(Task requirements) Copy out exactly the lines spanning the line with "Figure 7. Effects" to the line with "The results of", inclusive, from the data underneath, with no pictures.

(Provided records)
>>>>>

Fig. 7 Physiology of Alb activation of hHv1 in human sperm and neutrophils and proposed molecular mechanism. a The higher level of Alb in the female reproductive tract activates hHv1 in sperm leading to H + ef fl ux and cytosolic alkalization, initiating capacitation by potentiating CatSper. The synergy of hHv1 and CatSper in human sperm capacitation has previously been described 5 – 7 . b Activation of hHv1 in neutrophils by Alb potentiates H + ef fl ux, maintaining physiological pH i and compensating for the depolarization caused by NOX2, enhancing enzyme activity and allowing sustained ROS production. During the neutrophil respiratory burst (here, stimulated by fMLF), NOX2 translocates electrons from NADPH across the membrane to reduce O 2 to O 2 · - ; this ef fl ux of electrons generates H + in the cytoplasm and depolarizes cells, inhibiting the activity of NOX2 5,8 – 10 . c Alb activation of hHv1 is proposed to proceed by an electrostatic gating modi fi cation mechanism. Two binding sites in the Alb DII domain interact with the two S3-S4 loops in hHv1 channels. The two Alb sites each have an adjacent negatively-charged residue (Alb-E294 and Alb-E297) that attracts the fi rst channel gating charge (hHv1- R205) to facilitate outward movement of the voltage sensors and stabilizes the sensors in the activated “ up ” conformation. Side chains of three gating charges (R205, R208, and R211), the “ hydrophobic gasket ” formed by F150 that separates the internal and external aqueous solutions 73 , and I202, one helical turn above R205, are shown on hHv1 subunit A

<<<<<
>>>>>

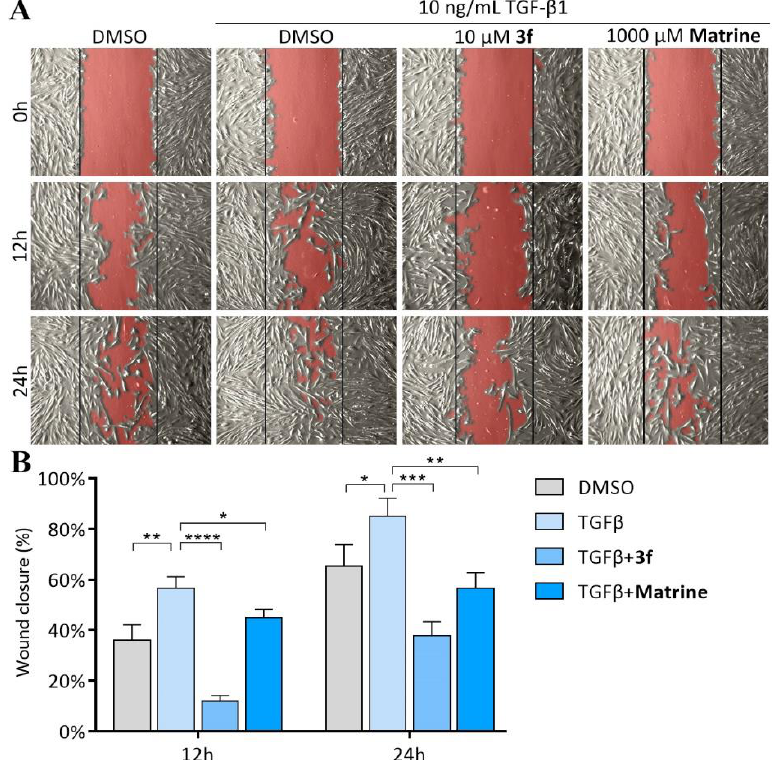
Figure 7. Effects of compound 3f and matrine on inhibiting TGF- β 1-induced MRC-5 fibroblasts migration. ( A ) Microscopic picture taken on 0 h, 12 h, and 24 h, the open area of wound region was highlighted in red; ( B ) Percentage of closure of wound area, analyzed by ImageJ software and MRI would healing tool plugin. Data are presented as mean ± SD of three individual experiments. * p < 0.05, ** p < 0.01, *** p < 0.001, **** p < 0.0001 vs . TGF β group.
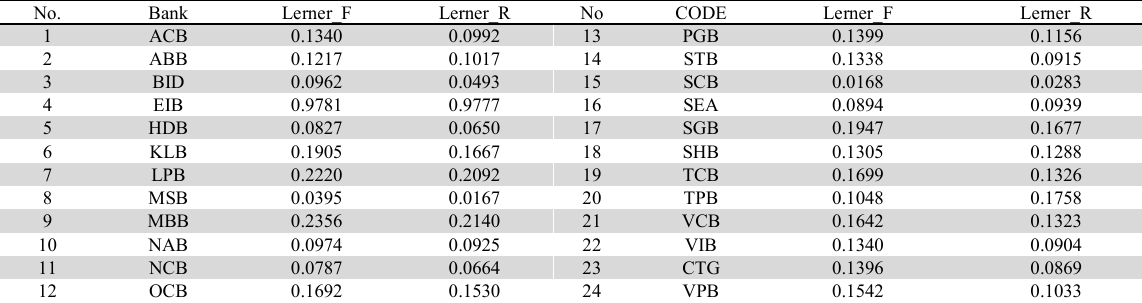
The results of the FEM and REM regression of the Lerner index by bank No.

<<<<<

(Answer box)
Figure 7. Effects of compound 3f and matrine on inhibiting TGF- β 1-induced MRC-5 fibroblasts migration. ( A ) Microscopic picture taken on 0 h, 12 h, and 24 h, the open area of wound region was highlighted in red; ( B ) Percentage of closure of wound area, analyzed by ImageJ software and MRI would healing tool plugin. Data are presented as mean ± SD of three individual experiments. * p < 0.05, ** p < 0.01, *** p < 0.001, **** p < 0.0001 vs . TGF β group.
The results of the FEM and REM regression of the Lerner index by bank No.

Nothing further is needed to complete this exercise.